Exercise objective:
Rewrite the entries from their start through the line that contains "The clock shows h=3 m=48", putting "image" in place of every "photograph" and changing nothing else.

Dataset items
----
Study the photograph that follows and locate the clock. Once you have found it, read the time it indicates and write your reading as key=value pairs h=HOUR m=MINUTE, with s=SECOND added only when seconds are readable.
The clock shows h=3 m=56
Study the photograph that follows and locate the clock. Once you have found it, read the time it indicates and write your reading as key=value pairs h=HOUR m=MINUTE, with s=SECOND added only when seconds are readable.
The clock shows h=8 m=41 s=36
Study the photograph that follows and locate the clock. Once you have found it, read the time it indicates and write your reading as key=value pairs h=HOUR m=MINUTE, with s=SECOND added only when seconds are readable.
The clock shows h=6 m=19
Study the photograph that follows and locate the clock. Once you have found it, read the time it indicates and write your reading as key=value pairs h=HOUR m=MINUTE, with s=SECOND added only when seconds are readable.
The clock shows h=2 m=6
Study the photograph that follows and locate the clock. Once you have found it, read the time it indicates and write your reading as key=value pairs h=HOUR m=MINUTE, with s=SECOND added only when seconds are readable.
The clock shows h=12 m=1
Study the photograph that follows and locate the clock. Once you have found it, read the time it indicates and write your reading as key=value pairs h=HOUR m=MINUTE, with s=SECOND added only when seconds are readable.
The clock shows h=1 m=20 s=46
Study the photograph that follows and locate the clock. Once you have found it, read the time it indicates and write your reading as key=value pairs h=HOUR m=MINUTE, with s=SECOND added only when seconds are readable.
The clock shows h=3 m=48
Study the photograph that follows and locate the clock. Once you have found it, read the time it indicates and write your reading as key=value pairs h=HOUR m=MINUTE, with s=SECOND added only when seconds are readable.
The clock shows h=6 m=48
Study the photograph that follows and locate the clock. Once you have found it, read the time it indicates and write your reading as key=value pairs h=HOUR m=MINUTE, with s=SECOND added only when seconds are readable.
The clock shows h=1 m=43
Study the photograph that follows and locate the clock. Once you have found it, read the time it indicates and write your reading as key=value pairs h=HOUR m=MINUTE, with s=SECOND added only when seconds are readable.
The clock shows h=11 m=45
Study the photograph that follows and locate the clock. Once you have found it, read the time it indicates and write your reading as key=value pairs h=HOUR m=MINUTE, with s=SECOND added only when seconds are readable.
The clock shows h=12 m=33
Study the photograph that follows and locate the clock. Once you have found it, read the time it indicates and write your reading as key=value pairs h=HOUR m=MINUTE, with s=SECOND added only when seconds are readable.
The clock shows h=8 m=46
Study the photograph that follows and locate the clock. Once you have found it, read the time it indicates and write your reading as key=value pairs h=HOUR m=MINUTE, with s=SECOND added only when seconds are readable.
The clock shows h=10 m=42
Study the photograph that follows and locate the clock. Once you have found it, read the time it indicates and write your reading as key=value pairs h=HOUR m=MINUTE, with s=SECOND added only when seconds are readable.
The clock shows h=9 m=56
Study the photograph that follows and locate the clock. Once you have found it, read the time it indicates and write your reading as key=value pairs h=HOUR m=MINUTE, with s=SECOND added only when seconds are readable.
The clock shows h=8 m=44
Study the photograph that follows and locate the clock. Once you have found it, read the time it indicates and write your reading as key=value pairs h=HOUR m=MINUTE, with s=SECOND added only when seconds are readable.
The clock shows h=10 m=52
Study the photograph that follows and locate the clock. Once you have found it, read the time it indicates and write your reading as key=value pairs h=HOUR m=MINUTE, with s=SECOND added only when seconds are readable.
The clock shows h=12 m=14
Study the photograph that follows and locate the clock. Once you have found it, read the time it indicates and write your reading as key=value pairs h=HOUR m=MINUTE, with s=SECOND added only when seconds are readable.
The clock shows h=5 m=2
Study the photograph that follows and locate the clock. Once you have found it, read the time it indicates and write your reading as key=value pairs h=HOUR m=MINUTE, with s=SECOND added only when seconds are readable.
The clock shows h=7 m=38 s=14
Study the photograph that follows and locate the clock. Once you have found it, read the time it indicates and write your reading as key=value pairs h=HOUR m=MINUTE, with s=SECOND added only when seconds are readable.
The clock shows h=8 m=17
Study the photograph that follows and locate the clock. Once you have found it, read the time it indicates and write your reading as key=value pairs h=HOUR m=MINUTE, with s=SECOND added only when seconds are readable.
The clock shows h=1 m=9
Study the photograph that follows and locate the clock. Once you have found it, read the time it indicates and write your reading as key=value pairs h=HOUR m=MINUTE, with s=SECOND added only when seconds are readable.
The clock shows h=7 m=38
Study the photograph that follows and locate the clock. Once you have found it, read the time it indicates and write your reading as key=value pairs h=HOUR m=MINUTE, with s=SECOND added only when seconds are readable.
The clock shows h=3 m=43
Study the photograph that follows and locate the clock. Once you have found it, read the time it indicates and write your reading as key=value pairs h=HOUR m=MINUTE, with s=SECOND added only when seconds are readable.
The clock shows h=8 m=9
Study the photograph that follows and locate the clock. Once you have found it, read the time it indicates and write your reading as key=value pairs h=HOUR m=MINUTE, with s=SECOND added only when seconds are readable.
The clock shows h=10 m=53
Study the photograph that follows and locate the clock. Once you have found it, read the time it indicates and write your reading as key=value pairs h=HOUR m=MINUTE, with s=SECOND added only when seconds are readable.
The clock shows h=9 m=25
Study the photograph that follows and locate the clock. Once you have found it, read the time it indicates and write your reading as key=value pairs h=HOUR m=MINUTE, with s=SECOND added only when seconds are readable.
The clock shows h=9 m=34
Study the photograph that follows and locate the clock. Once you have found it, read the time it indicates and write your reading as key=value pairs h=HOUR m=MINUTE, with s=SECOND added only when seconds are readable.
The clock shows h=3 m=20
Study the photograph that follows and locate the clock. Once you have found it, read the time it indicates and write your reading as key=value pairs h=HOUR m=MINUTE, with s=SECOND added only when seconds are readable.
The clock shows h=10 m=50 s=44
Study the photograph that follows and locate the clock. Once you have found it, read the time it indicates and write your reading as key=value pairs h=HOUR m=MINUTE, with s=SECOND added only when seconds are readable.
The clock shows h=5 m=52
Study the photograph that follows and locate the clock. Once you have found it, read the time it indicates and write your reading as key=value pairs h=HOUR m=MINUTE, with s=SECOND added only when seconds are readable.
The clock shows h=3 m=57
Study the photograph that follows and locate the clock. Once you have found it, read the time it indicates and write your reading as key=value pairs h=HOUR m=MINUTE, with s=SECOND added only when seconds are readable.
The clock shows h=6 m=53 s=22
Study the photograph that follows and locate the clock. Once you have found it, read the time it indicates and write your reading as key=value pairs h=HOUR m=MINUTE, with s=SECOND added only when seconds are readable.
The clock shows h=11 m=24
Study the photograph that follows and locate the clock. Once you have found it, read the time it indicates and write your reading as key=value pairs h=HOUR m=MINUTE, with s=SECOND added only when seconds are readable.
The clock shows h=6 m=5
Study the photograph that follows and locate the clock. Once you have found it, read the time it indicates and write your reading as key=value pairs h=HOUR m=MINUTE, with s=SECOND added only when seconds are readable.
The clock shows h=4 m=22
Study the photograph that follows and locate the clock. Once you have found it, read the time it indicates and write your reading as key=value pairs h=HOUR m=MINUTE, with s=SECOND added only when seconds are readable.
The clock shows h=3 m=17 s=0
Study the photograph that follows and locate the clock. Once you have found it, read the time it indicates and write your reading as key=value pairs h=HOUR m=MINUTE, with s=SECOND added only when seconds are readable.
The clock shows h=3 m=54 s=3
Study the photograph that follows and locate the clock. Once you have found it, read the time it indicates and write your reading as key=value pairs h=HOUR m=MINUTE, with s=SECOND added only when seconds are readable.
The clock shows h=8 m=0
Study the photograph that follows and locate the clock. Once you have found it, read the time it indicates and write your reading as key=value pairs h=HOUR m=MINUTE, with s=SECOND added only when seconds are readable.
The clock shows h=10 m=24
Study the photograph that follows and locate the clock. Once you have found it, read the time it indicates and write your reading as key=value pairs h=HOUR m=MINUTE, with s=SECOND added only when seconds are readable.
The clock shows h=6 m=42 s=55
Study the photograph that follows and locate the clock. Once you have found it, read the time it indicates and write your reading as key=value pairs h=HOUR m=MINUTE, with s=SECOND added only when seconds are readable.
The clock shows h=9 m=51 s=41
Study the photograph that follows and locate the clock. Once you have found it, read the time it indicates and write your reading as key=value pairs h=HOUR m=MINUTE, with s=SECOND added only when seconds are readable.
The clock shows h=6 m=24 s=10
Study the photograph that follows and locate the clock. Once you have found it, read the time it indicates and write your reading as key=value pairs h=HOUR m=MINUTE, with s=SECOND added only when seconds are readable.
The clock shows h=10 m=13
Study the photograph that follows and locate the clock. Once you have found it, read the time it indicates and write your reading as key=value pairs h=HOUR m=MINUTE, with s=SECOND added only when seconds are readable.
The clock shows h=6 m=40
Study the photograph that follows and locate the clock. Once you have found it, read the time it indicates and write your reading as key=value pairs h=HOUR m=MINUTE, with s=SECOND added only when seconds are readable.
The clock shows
----
Answer:
Study the image that follows and locate the clock. Once you have found it, read the time it indicates and write your reading as key=value pairs h=HOUR m=MINUTE, with s=SECOND added only when seconds are readable.
The clock shows h=3 m=56
Study the image that follows and locate the clock. Once you have found it, read the time it indicates and write your reading as key=value pairs h=HOUR m=MINUTE, with s=SECOND added only when seconds are readable.
The clock shows h=8 m=41 s=36
Study the image that follows and locate the clock. Once you have found it, read the time it indicates and write your reading as key=value pairs h=HOUR m=MINUTE, with s=SECOND added only when seconds are readable.
The clock shows h=6 m=19
Study the image that follows and locate the clock. Once you have found it, read the time it indicates and write your reading as key=value pairs h=HOUR m=MINUTE, with s=SECOND added only when seconds are readable.
The clock shows h=2 m=6
Study the image that follows and locate the clock. Once you have found it, read the time it indicates and write your reading as key=value pairs h=HOUR m=MINUTE, with s=SECOND added only when seconds are readable.
The clock shows h=12 m=1
Study the image that follows and locate the clock. Once you have found it, read the time it indicates and write your reading as key=value pairs h=HOUR m=MINUTE, with s=SECOND added only when seconds are readable.
The clock shows h=1 m=20 s=46
Study the image that follows and locate the clock. Once you have found it, read the time it indicates and write your reading as key=value pairs h=HOUR m=MINUTE, with s=SECOND added only when seconds are readable.
The clock shows h=3 m=48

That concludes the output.